D&D: You know... for kids!

"Let's be friends!" 
A couple weeks ago, Wizards of the Coast uploaded a new Monster Slayers PDF. Monster Slayers is an attempt to create a simplified set of rules for younger kids to grasp the basic D&D (pun unintended) mechanics.

Wizards originally created Monster Slayers: Heroes of Hesiod for Fourth Edition D&D and revised it slightly (as in, not very much at all) for Fifth Edition with Monster Slayers: Champion of the Elements.

The two systems are basically the same and only differ in the monster stats provided. The premise is fairly simple. Each kid in your group picks from several pre-generated characters that consist of typical base classes, Fighter, Rogue, Magic-User Wizard... etc. Each character has a single "normal" weapon attack and a "special" attack that may be used in specific tactical circumstances (like ganging up on a monster). Weapons do 1 point of damage unless there is a critical hit.

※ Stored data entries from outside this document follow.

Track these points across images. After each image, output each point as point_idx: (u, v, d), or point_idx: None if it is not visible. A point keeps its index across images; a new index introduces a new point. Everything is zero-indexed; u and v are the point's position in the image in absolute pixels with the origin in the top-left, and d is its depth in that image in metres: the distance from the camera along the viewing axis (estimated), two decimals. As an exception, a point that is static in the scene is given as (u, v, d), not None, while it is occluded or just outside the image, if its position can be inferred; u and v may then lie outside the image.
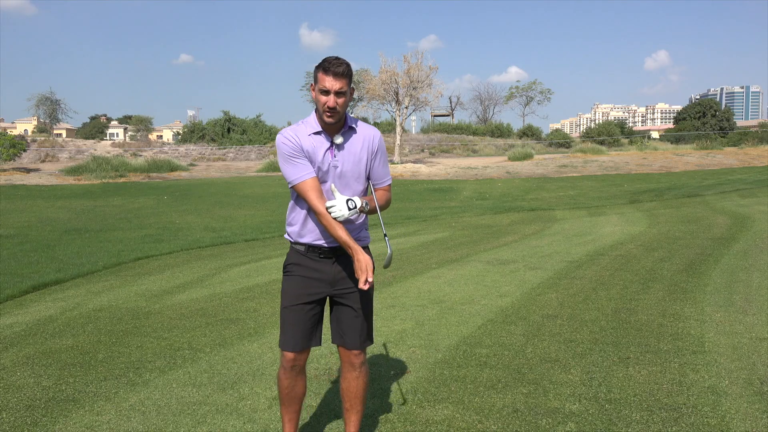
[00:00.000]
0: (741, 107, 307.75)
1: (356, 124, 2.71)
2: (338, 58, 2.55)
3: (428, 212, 14.84)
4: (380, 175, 2.77)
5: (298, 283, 2.72)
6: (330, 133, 2.65)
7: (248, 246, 9.97)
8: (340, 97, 2.54)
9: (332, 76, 2.52)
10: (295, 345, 2.71)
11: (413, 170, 28.82)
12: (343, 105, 2.56)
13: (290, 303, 2.72)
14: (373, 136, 2.72)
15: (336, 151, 2.65)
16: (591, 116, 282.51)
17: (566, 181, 22.85)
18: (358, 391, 2.80)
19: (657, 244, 8.69)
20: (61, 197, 19.68)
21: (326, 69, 2.52)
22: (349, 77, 2.56)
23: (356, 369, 2.78)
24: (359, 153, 2.68)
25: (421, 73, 31.09)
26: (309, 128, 2.65)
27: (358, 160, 2.68)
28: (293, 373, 2.77)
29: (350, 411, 2.84)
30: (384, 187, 2.80)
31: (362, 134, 2.70)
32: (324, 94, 2.54)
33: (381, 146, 2.75)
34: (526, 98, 68.58)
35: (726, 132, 55.18)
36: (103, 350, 4.50)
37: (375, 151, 2.72)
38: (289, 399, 2.81)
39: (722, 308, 5.27)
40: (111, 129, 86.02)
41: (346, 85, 2.54)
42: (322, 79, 2.53)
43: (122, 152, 37.03)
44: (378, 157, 2.74)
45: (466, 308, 5.50)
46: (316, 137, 2.63)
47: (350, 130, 2.68)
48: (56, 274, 7.49)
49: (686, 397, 3.43)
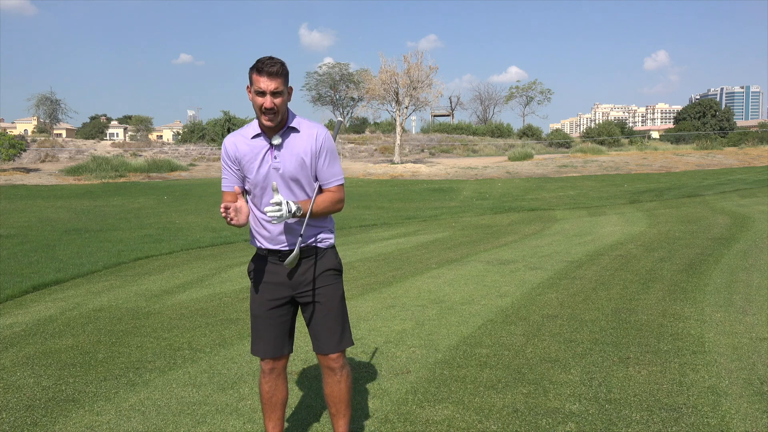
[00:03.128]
0: (741, 107, 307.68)
1: (299, 124, 2.61)
2: (272, 58, 2.47)
3: (428, 212, 14.84)
4: (327, 176, 2.64)
5: (261, 289, 2.68)
6: (270, 135, 2.57)
7: (248, 246, 9.96)
8: (277, 97, 2.46)
9: (266, 76, 2.44)
10: (266, 352, 2.68)
11: (413, 170, 28.82)
12: (281, 105, 2.48)
13: (257, 310, 2.69)
14: (316, 135, 2.59)
15: (276, 152, 2.56)
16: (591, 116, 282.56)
17: (566, 181, 22.85)
18: (342, 395, 2.72)
19: (657, 244, 8.69)
20: (61, 197, 19.68)
21: (260, 69, 2.45)
22: (285, 76, 2.48)
23: (336, 373, 2.70)
24: (301, 153, 2.57)
25: (421, 73, 31.13)
26: (251, 131, 2.59)
27: (300, 161, 2.56)
28: (272, 377, 2.74)
29: (337, 416, 2.76)
30: (333, 188, 2.66)
31: (305, 133, 2.59)
32: (260, 96, 2.46)
33: (326, 144, 2.61)
34: (526, 98, 68.67)
35: (726, 132, 55.17)
36: (103, 350, 4.50)
37: (318, 150, 2.59)
38: (270, 405, 2.77)
39: (722, 308, 5.27)
40: (111, 129, 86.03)
41: (282, 84, 2.47)
42: (256, 80, 2.46)
43: (122, 152, 37.04)
44: (323, 156, 2.60)
45: (466, 308, 5.50)
46: (256, 140, 2.58)
47: (290, 130, 2.58)
48: (56, 274, 7.49)
49: (686, 397, 3.43)
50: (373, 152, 41.47)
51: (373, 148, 42.28)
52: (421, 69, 31.14)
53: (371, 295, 6.08)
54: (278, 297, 2.67)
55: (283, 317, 2.70)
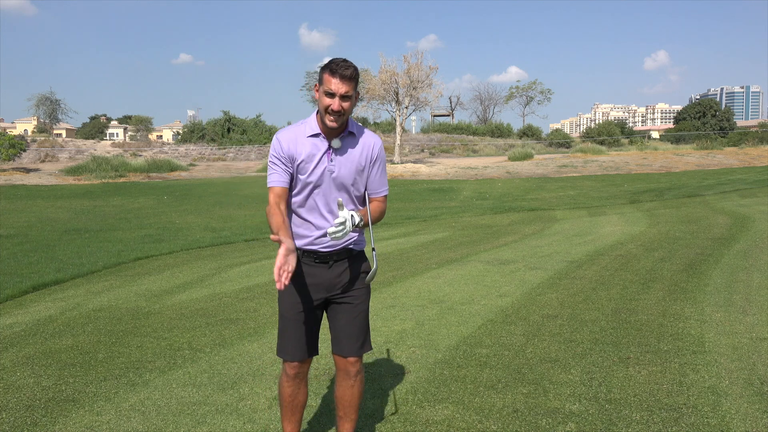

From a mechanics standpoint, Wizards does a fairly good job of simplifying. There are no attributes/bonuses. There are no skills. Just AC, Hit Points, Speed (in squares) and attacks. The weapon or special attack already has the bonus added to the die roll in its explanation.

"I just wanna cuddle!"
Where Monster Slayers completely falls down is in the scenario. It's basically, "Look, kids! There's a monster! SLAY IT!!!"

Seriously. That's the scenario for both PDFs. In the original, the "Heroes" are sent into an arena to kill the cutest, most cuddly looking monsters in existence. In the second, they are... wait for it... sent into an arena to kill some slightly less cuddly looking monsters. I guess the art director figured out that maybe the kids felt bad murdering huggable monsters.

Exploration?  Social interaction?  F@#% that noise.

Let's murder some Pillow Pets!

This is a monster (pun intended) of a missed opportunity. Wizards had the chance to write up a simple scenario that could have elicited some rudimentary role-playing from children... Such as a mystery scenario with perhaps a couple NPCs, a puzzle encounter and a combat or two.

But no, it's a just 4 combats. In a row. With no story or motivation other than "We like to murderize things."

This is not how to teach role-playing to kids. This is Murder-Hobos for Kids.